Are you buying one ready made or making one yourself?

Mine is a bar fridge with a 6m heat cord (forgotten wattage) and a dimming thermostat. Is limited on size and what species can be incubated at the same time but for my present requirements is fine. I have a full size fridge coming soon for free which will be converted in the same manner.


----------



## 2beardeds (Jul 28, 2010)

Wally,Not fussy on store or homemade.
Just vert curious on what they are worth.
I have beardies that are showing signs they may breed, so would like to be ready.
Still learning but you gotta start somewhere lol


----------



## Brettix (Jul 28, 2010)

Hi mate i have had great success with my home made incubators.
I use bar fridges to hatch my bd eggs,tack in a 50w heat cord with a pulse thermostat.
It will cost you about $150 if you score a free fridge.


----------



## Wally (Jul 28, 2010)

View attachment 156696
View attachment 156697
View attachment 156698


Few pics to get the idea. You can make it as simple or as complicated as you like. One thermometer or one in every tub. For an incubator this small you will not need a fan to circulate the air.


----------



## Jeannine (Jul 29, 2010)

*these were advertised in this site, thinking about buying one myself, they are new to Australia and seem ok *


simtub.ews | carpetpythons


----------



## lloydy (Jul 29, 2010)

I have an old fridge..
*grins*


----------



## Bez84 (Jul 29, 2010)

Home made are the best, mines a old front door freezer.
The only costly thing is usually the thermostat.


----------



## crocdoc (Jul 29, 2010)

I've been using homemade incubators for years.

My smaller one is a bar fridge with four red party bulbs from Bunnings and a dimming thermostat.






My larger incubator is a converted commercial drinks fridge, with heat cord and an on/off thermostat.
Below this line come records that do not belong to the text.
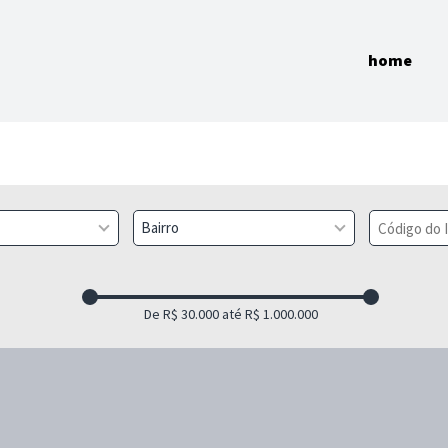
home
Bairro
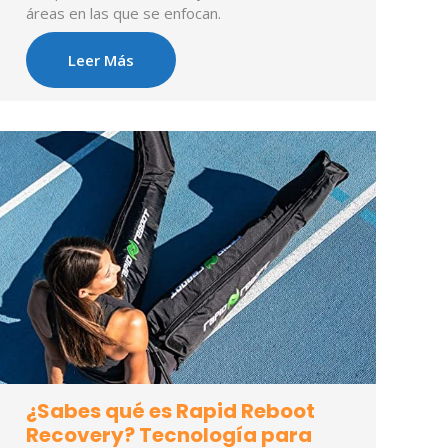
áreas en las que se enfocan.
Leer Más
¿Sabes qué es Rapid Reboot
Recovery? Tecnología para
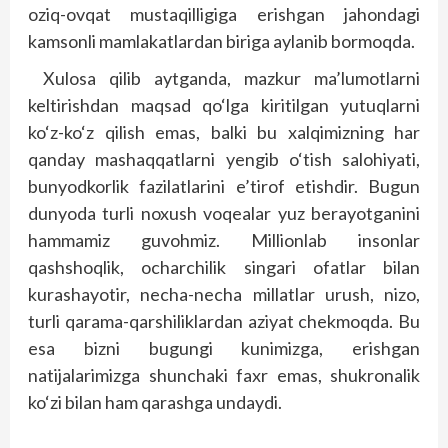
oziq-ovqat mustaqilligiga erishgan jahondagi
kamsonli mamlakatlardan biriga aylanib bormoqda.
Xulosa qilib aytganda, mazkur ma’lumotlarni
keltirishdan maqsad qo‘lga kiritilgan yutuqlarni
ko‘z-ko‘z qilish emas, balki bu xalqimizning har
qanday mashaqqatlarni yengib o‘tish salohiyati,
bunyodkorlik fazilatlarini e’tirof etishdir. Bugun
dunyoda turli noxush voqealar yuz berayotganini
hammamiz guvohmiz. Millionlab insonlar
qashshoqlik, ocharchilik singari ofatlar bilan
kurashayotir, necha-necha millatlar urush, nizo,
turli qarama-qarshiliklardan aziyat chekmoqda. Bu
esa bizni bugungi kunimizga, erishgan
natijalarimizga shunchaki faxr emas, shukronalik
ko‘zi bilan ham qarashga undaydi.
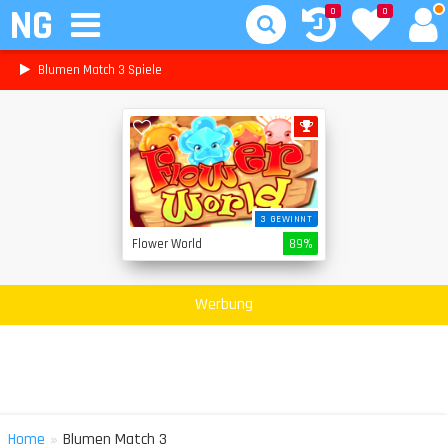
NG
0
0
Blumen Match 3 Spiele
3 GEWINNT
Flower World
89%
Werbung
»
Home
Blumen Match 3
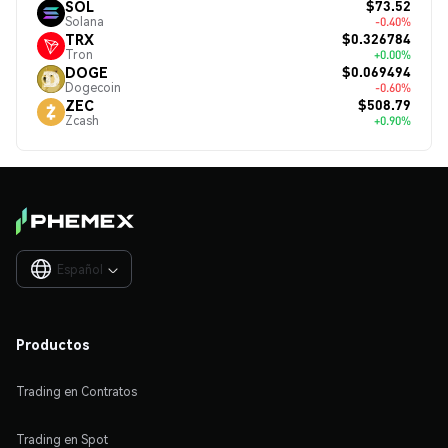
$73.52
SOL
Solana
-0.40%
$0.326784
TRX
Tron
+0.00%
$0.069494
DOGE
Dogecoin
-0.60%
$508.79
ZEC
Zcash
+0.90%
Español

Productos
Trading en Contratos
Trading en Spot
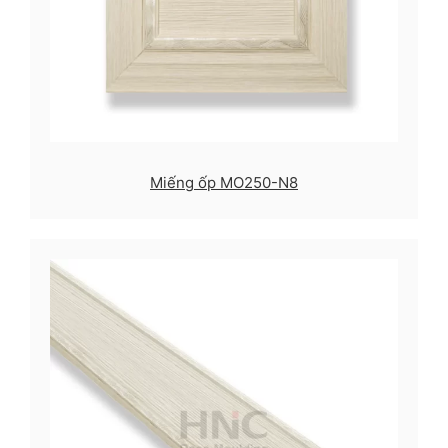
Miếng ốp MO250-N8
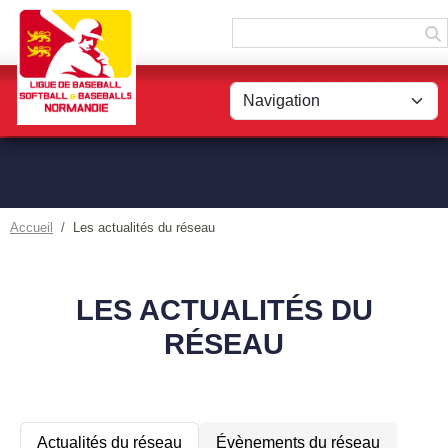
Panneau de gestion des cookies
Accueil
Les actualités du réseau
LES ACTUALITÉS DU
RÉSEAU
Actualités du réseau
Évènements du réseau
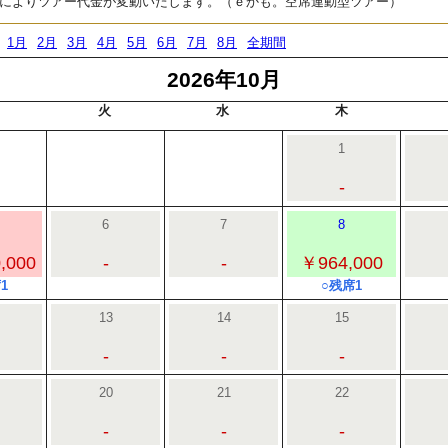
によりツアー代金が変動いたします。（ｅかも。空席連動型ツアー）
1月
2月
3月
4月
5月
6月
7月
8月
全期間
2026年10月
火
水
木
1
-
6
7
8
,000
-
-
￥964,000
1
○残席1
13
14
15
-
-
-
20
21
22
-
-
-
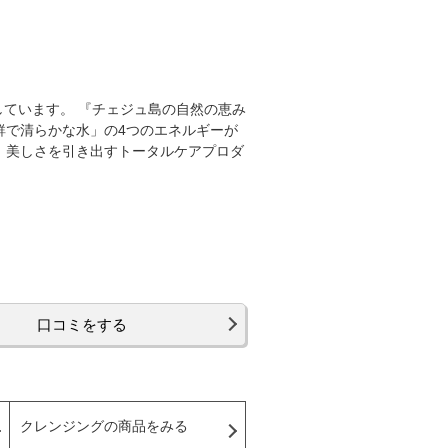
味しています。 『チェジュ島の自然の恵み
鮮で清らかな水」の4つのエネルギーが
、美しさを引き出すトータルケアプロダ
口コミをする
クレンジングの商品をみる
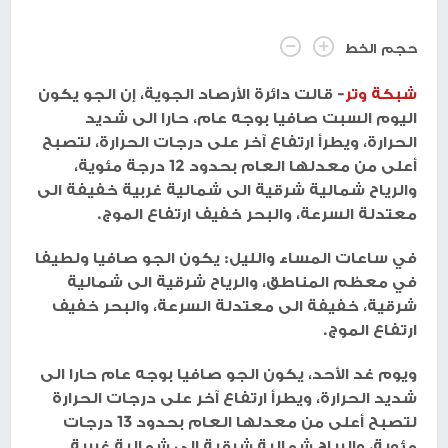
حجم الخط
شبكة وتر
- قالت دائرة الأرصاد الجوية، إن الجو يكون
اليوم السبت صافيا بوجه عام، حارا الى شديد
الحرارة، ويطرأ ارتفاع آخر على درجات الحرارة، لتصبح
أعلى من معدلها العام بحدود 12 درجة مئوية،
والرياح شمالية شرقية الى شمالية غربية خفيفة الى
معتدلة السرعة، والبحر خفيف ارتفاع الموج.
في ساعات المساء والليل: يكون الجو صافيا ولطيفا
في معظم المناطق، والرياح شرقية الى شمالية
شرقية، خفيفة الى معتدلة السرعة، والبحر خفيف
ارتفاع الموج.
ويوم غد الأحد، يكون الجو صافيا بوجه عام حارا الى
شديد الحرارة، ويطرأ ارتفاع آخر على درجات الحرارة
لتصبح أعلى من معدلها العام بحدود 13 درجات
مئوية، والرياح شمالية شرقية الى شمالية غربية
Both of them work very well. For beardie eggs, a bar fridge will probably be large enough.


----------



## lloydy (Jul 29, 2010)

That bar fridge is awesome..
Question though.. 

For a bar fridge, would it be better to have lights like you have there, or to use a heat cord?


----------



## crocdoc (Jul 30, 2010)

That's a matter of choice - both have their pros and cons. 

Lights are good because you can instantly tell whether or not they're working. They're also cheap to set up. The downside is that they take up space in a small incubator and work best with a dimming thermostat, which is more expensive than an on/off thermostat. They also light up the inside of the incubator, but that doesn't seem to bother the eggs. 

Heat cord is more expensive than bulbs, but can be used with an on/off thermostat, so you can save money there. It also takes up less space.


----------



## Snakeluvver2 (Jul 30, 2010)

Where did you get a bar fridge?


----------



## crocdoc (Jul 31, 2010)

Contact someplace that takes in second hand fridges for reconditioning, or a white goods retailer that offers the service of picking the old fridge when they deliver the new one. 

Or ask around among your friends. Once people know you're in the market for an old fridge, they know where to send theirs when it dies. Long after I got that old bar fridge from a mate I got offers of assorted dead fridges that people wanted to get rid of. I did the same myself recently when my actual fridge died - offered it to friends to convert into an incubator.


----------



## Wally (Jul 31, 2010)

St Vinnies or the Salvos do them cheap too.


----------



## dossy (Jul 31, 2010)

put up a wanted thread and say you will pay ,trade or accept freebies  or some thing its much ezer. ebay may have 1 conciderin they have all the usles junk no1 ever needs exept the speshalizd ppl ie reptiles keepers or fish keepers or dogs ( i saw a madd dog kennel madd from a deep freezer and parts of a car)


----------



## dossy (Jul 31, 2010)

also if you like the idea of being able to see through the door insted of having to open it all the time then you could just cut a vewing hole and cover with perspex


----------